Ever since cars replaced horse-drawn carriages as the transport of choice, their evolution has been heavily interwoven with technological advancements. No matter if we talk about the use of new materials like carbon fibre or new technology such as LED, the car industry has always been one to embrace new tech. And they are already onto the next big thing …
In times where more and more devices, from our TV sets all the way to our refrigerators, are getting smart, our cars are far from falling behind. In fact, cars are continuously moving away from being mere means of transportation and are transforming into smartphones on wheels – only better.
This is exceptionally noticeable at Tesla. One may think about the company and its current quarrels as one likes, but the Tesla Model S disrupted the entire car industry for good when it was introduced back in 2012. Out of nowhere suddenly there was a car that not only got rid of combustion engines and still offered staggering performance and decent driving ranges, but also acted much “smarter” than any other vehicle available at the time. Through a totally connected and electronically controlled architecture it could even be updated wirelessly and “learn” new features while parking, such as driving all by itself – something that has been pursued intently in the industry since. Wherever you look, Volvo, Mercedes Benz, Volkswagen including all its brands, and even Google and Uber are developing autonomous cars. Their goal: revolutionising tomorrow’s mobility.

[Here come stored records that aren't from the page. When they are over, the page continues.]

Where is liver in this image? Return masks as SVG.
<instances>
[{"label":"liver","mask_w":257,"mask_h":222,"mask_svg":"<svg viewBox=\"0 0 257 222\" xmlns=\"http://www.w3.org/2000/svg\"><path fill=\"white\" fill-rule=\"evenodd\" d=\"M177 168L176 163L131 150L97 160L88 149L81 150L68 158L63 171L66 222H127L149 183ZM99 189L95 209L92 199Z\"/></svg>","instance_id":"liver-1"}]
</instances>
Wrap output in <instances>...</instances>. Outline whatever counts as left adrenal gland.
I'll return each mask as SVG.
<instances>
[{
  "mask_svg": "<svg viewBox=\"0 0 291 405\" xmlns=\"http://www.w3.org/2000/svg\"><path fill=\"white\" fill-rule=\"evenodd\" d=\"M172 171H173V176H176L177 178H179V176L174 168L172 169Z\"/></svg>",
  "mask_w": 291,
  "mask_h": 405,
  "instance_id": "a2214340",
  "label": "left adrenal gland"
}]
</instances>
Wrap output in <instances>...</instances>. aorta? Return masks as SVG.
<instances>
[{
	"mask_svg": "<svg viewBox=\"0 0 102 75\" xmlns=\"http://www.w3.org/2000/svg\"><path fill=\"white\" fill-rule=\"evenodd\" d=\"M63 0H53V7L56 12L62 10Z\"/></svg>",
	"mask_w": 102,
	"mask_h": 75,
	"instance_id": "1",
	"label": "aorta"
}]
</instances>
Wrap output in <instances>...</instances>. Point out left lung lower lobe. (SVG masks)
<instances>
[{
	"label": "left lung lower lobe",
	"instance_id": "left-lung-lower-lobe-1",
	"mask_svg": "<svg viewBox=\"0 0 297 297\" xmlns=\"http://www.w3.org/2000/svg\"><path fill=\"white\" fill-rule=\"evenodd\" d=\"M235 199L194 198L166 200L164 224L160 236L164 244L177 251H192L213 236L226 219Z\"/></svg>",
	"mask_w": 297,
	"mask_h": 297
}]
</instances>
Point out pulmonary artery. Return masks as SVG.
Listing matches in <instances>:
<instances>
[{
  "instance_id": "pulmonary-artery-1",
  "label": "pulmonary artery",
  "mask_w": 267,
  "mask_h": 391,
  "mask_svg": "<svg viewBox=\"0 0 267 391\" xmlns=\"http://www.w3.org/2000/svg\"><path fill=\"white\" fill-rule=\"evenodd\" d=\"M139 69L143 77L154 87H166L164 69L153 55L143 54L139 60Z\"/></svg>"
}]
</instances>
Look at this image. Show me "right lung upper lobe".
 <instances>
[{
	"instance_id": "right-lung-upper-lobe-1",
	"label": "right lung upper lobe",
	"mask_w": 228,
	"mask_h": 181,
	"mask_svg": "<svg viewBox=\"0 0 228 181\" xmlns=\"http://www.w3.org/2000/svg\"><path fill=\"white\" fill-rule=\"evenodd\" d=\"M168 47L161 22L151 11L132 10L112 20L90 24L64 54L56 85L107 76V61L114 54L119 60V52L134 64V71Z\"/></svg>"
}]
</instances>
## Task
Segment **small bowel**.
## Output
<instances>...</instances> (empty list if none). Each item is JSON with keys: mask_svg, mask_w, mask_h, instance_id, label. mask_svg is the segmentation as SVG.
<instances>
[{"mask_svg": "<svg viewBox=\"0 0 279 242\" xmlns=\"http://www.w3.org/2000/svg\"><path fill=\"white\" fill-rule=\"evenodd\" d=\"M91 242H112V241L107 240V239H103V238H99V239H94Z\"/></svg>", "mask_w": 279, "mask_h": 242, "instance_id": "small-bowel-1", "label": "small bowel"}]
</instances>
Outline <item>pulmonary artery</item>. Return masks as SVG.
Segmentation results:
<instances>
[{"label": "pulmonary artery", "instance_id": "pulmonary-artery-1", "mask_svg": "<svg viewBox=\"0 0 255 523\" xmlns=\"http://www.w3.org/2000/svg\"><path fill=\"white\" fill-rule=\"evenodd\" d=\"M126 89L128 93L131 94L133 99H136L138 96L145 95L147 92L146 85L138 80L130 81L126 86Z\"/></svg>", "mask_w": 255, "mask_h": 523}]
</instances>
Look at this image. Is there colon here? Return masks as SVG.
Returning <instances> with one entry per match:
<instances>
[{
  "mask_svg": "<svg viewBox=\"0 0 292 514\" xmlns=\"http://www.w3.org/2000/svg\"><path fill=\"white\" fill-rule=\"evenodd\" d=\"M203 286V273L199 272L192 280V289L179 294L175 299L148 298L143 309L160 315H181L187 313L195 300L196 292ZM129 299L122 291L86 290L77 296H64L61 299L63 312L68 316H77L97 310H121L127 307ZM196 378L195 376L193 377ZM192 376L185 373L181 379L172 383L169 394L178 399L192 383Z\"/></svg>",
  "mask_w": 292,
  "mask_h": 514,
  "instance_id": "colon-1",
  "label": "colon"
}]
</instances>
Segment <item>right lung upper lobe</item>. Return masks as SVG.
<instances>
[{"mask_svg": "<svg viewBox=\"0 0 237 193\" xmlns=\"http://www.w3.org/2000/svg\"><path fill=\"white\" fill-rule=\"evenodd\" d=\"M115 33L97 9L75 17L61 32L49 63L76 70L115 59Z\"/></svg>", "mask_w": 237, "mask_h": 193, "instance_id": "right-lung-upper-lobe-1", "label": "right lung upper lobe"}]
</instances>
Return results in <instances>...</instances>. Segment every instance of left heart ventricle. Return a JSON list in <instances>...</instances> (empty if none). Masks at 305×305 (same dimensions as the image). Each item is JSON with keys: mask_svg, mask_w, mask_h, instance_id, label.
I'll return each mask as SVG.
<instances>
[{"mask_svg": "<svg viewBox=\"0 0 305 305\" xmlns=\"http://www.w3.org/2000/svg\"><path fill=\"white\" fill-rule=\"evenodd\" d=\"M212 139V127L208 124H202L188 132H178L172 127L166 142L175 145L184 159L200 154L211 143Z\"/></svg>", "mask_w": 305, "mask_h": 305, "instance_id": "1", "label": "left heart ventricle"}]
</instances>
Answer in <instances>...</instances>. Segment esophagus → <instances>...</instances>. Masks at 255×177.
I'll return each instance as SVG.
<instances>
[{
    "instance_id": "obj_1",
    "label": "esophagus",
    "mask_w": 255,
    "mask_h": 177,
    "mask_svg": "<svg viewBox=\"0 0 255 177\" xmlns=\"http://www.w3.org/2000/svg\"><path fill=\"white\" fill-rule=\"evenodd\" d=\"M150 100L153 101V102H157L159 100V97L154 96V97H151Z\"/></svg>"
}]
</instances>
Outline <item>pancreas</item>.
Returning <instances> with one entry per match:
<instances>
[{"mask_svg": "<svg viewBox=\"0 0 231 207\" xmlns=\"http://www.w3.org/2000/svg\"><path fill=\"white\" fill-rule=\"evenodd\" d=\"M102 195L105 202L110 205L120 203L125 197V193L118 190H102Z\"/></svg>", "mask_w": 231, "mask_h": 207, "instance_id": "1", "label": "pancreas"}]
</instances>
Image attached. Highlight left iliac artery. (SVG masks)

But technological advancements for our mobility do not stop with the cars themselves. Here’s where the internet of things (IoT) enters the arena. As cars become more communicative and start exchanging data not only with each other but also with their surroundings, new possibilities for smart cities and services arise. In France for example, the historic city of Montpellier (where a large Dell EMC site is located) has installed IoT devices to help people out by transmitting the location of free parking spaces to their satnavs. As a result, they spend less time searching for a parking space, which not only helps them save time and fuel, but also reduces both pollution and congestion and gives them and our employees more time to simply enjoy this amazing city.
Connected cars also enable the insurance industry to rethink their way of creating products and interacting with their customers. Back in November 2017, Toyota and the MS&AD Insurance Group’s Aioi Nissay Dowa Insurance Co., Ltd. have jointly developed Japan’s first driving behaviour-based telematics automobile insurance. Here, safe driving, recognised by the smart and connected car itself, will be rewarded with lower insurance premiums, a trend which is likely to be widely adopted in the entire insurance industry very soon.
Fact is: the already mentioned term “tomorrow’s mobility” cannot grow in the isolation of the car industry. By 2025, connected vehicles will grow to 100 million cars globally, and transmit over 100 petabytes of data to the cloud per month. By 2025, future automotive services will even require 10 exabytes per month. So, the current cloud computing model will find itself challenged and thus push the emergence of Edge Computing. We will see a new generation of AI-enabled data centres appear, equipped with new hardware and software architectures where persistent memory and compute acceleration will enable large-scale, real-time analytics and machine intelligence, and computing and storage at the edge will be optimised to work seamlessly as an extension of the overall IT system. What’s more: we will see AI in cars become more mainstream to meet the complexity of connected car workloads and offer new services like personal assistants (think Alexa, Siri, etc.). Code and data, software updates and high-resolution maps will require a new approach, one that will leverage cloud-native, microservices, dynamic policy allocation and formal methods for software assurance and security. After all, we will see autonomous vehicles becoming a new breed of mobile computing platform.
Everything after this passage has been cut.